From the beginnings of computing, enterprise IT has ultimately been about the data. But the Kafka-esque proliferation of proprietary solutions and solutions to the solutions has made innovating on business data nearly impossible. You might have a better mousetrap, but you’re toast if it doesn’t “integrate”.

So who is going to integrate Hadoop in the enterprise? Amazingly, it’s the vendors themselves. Partially because of the hype, and partially because of real advantages in areas like unstructured data processing, the vendors are falling over themselves getting Hadoop-branded solutions to market. See for example EMC’s line of Hadoop data appliances, and IBM’s Hadoopified Big Insights platform. A Hadoop arm’s race appears to be well underway.

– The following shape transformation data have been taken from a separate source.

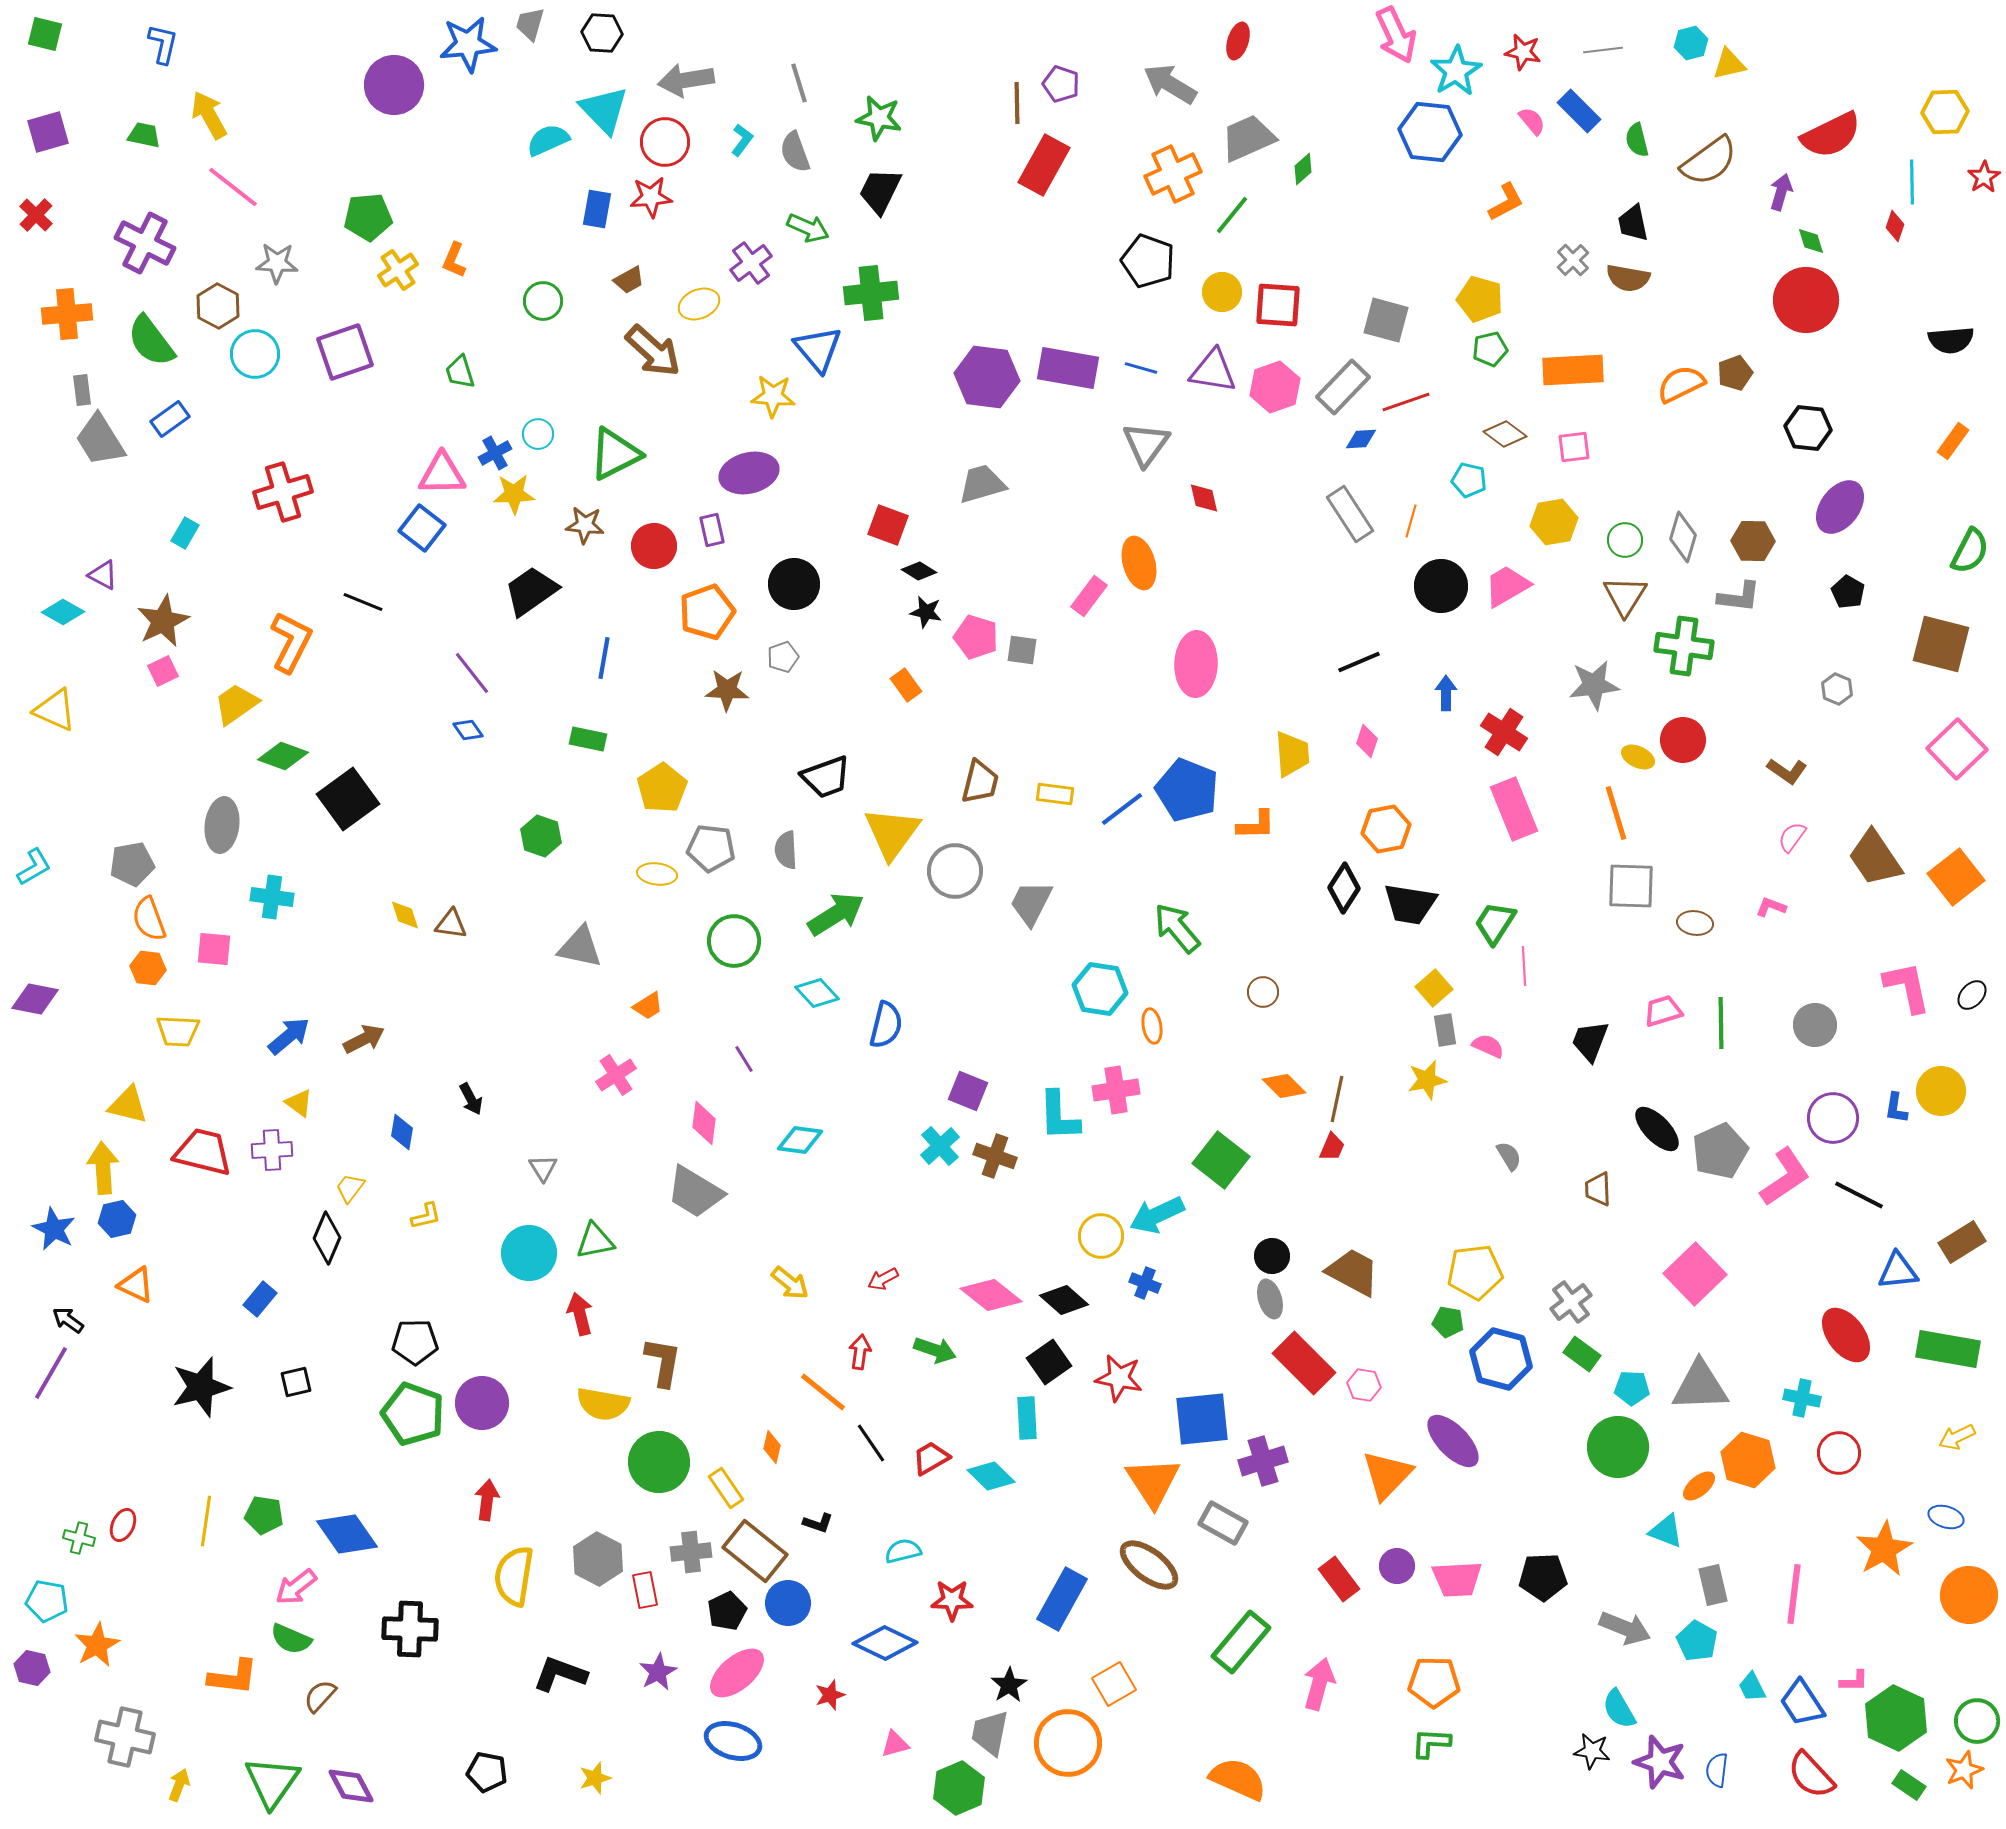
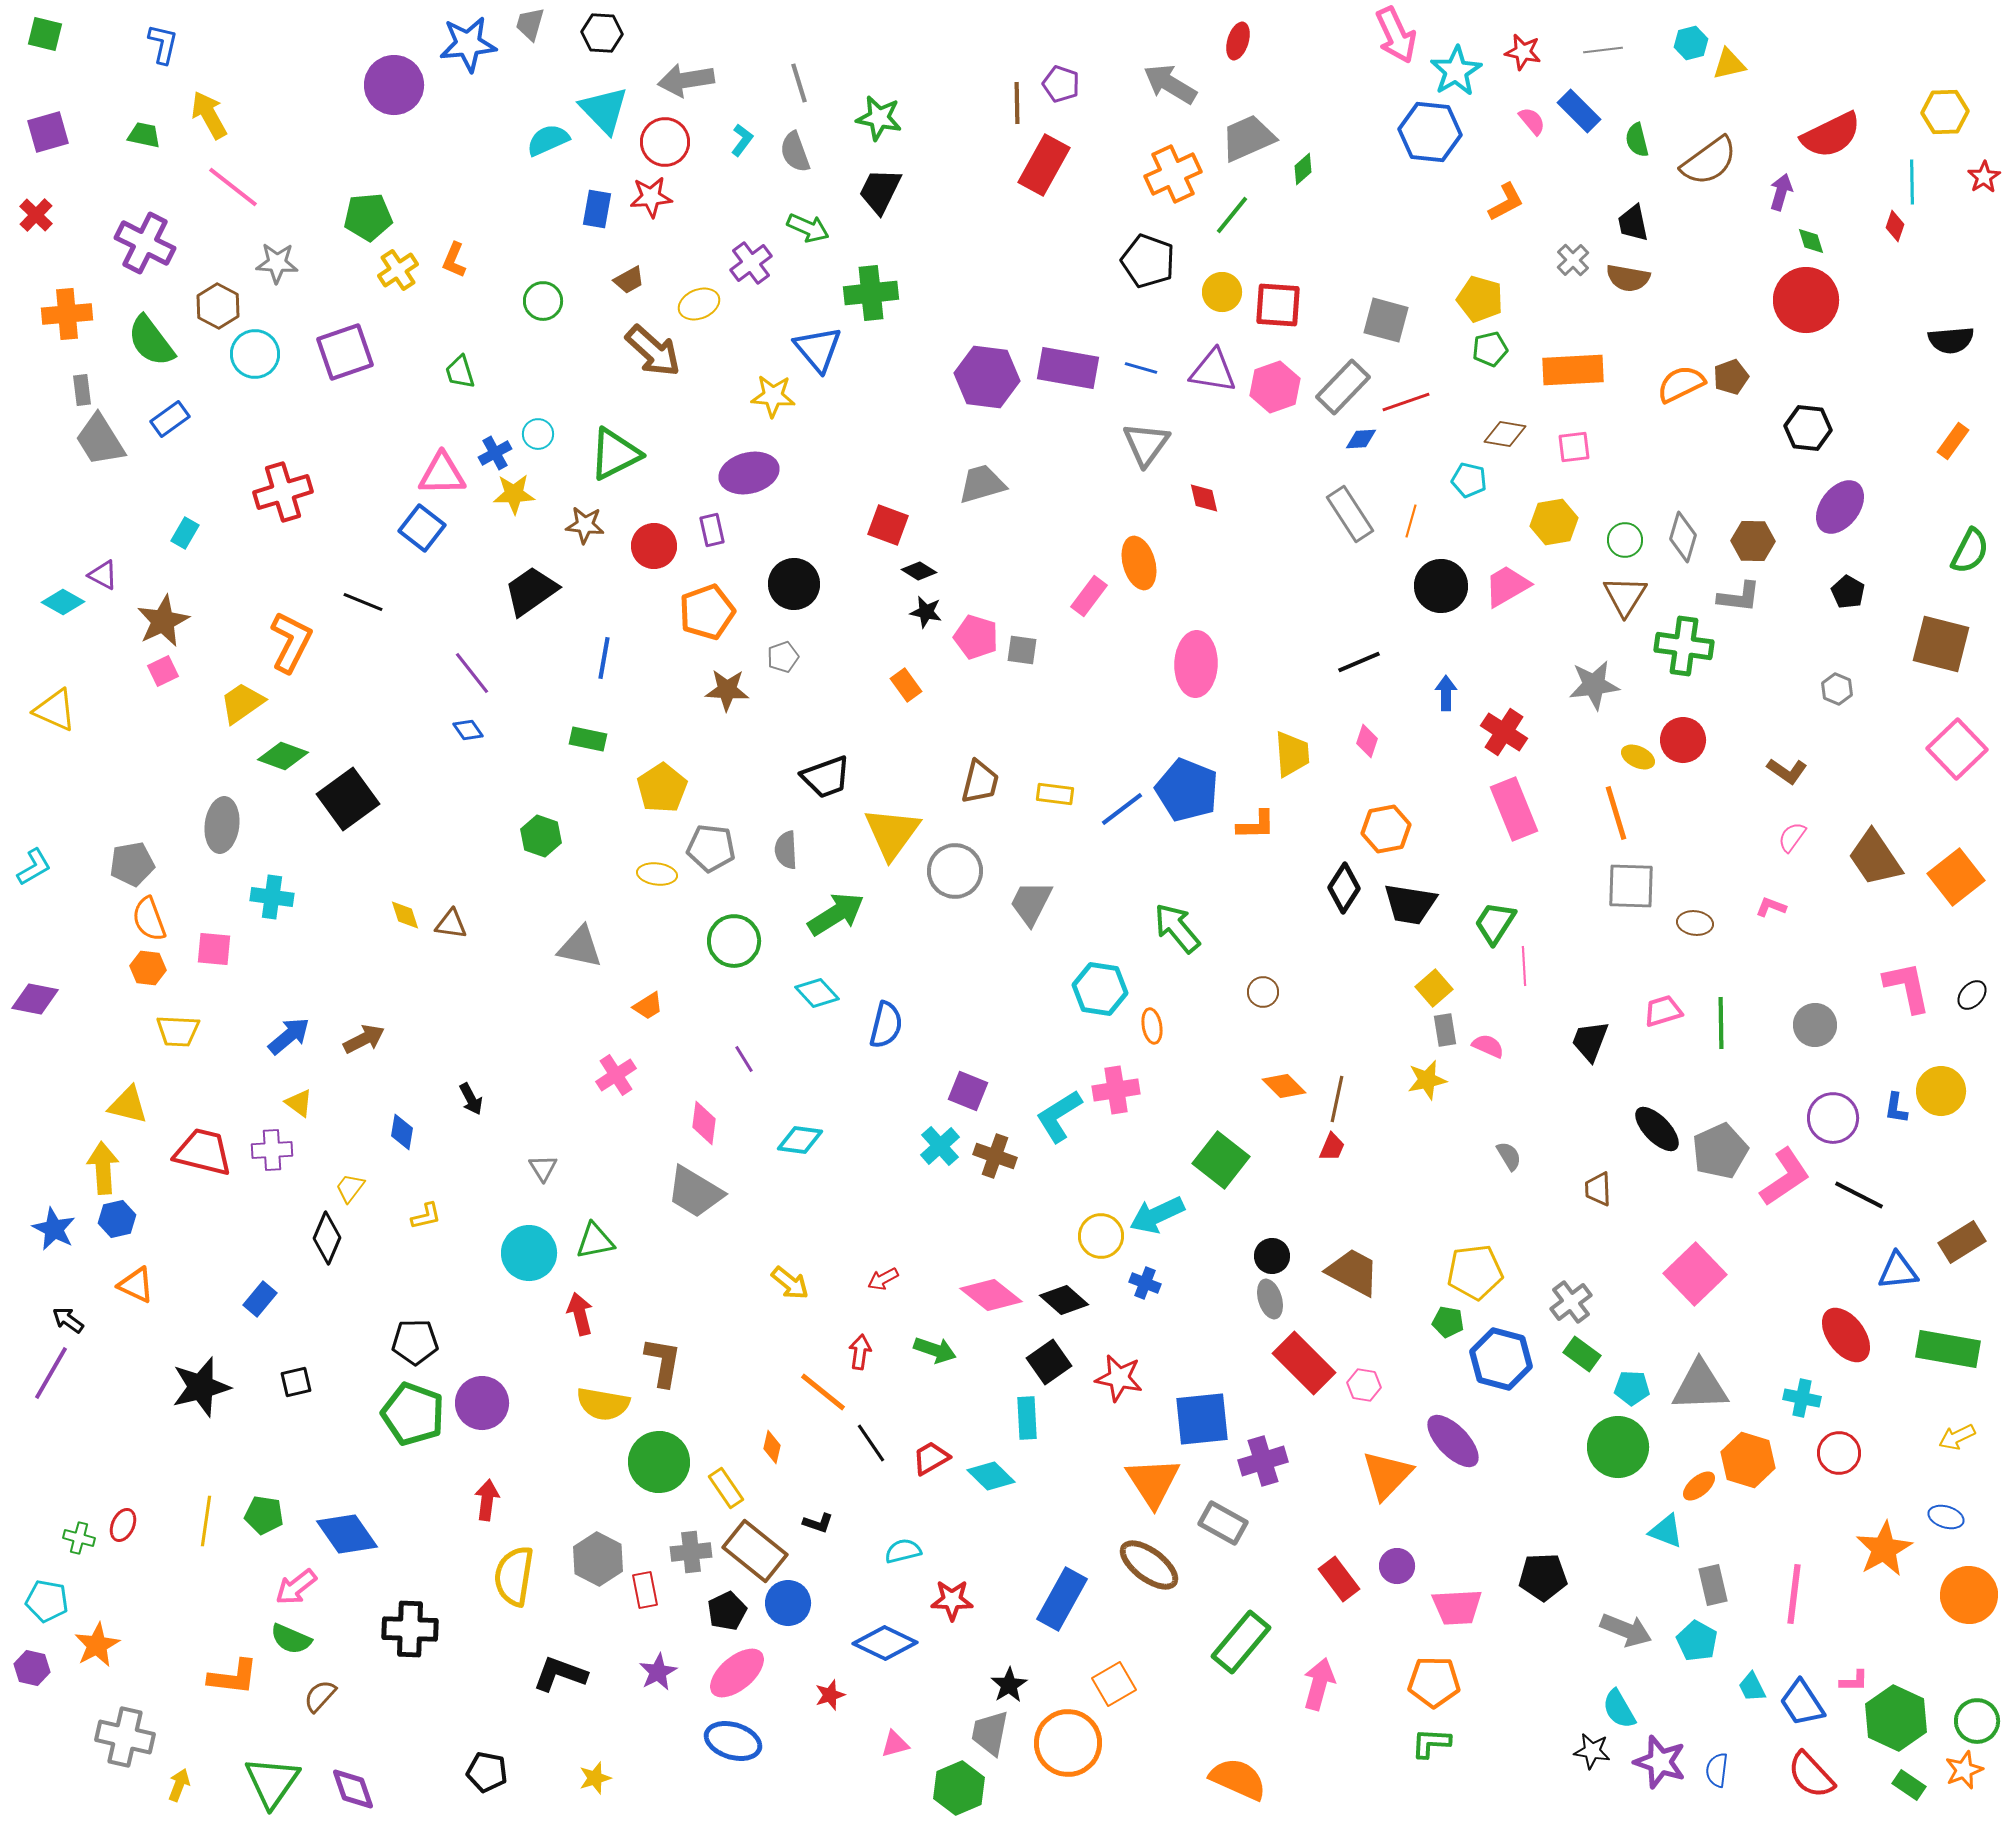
brown pentagon at (1735, 373): moved 4 px left, 4 px down
brown diamond at (1505, 434): rotated 27 degrees counterclockwise
cyan diamond at (63, 612): moved 10 px up
yellow trapezoid at (236, 704): moved 6 px right, 1 px up
cyan L-shape at (1059, 1116): rotated 60 degrees clockwise
pink trapezoid at (1457, 1579): moved 28 px down
gray arrow at (1625, 1628): moved 1 px right, 2 px down
purple diamond at (351, 1786): moved 2 px right, 3 px down; rotated 9 degrees clockwise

And now the key point: Hadoop adoption in the enterprise provides a hook for the rest of the open-source ecosystem, from data analysis, to web and mobile technologies, to the engineering talent pool. With a standardized Hadoop integration point, one can just download the Yahoo Latent Dirichlet Allocation code from Github and start datamining customer support emails. Or customize the Hive frontend for business analysts. Or use HBase to coordinate realtime dataflow between divisions. Or connect the data backend to any number of web or mobile applications. This massive catalog of open source software and hugely talented pool of developers can be “integrated with” via Hadoop.

In short, Hadoop has the potential to make the enterprise compatible with the entire rest of the open-source and startup world, by starting with the data and then extending out to the rest of the family tree, from the web, to the cloud, to mobile, to best practices for software engineering management. For once you can systematically manipulate the data, you have the keys to the kingdom.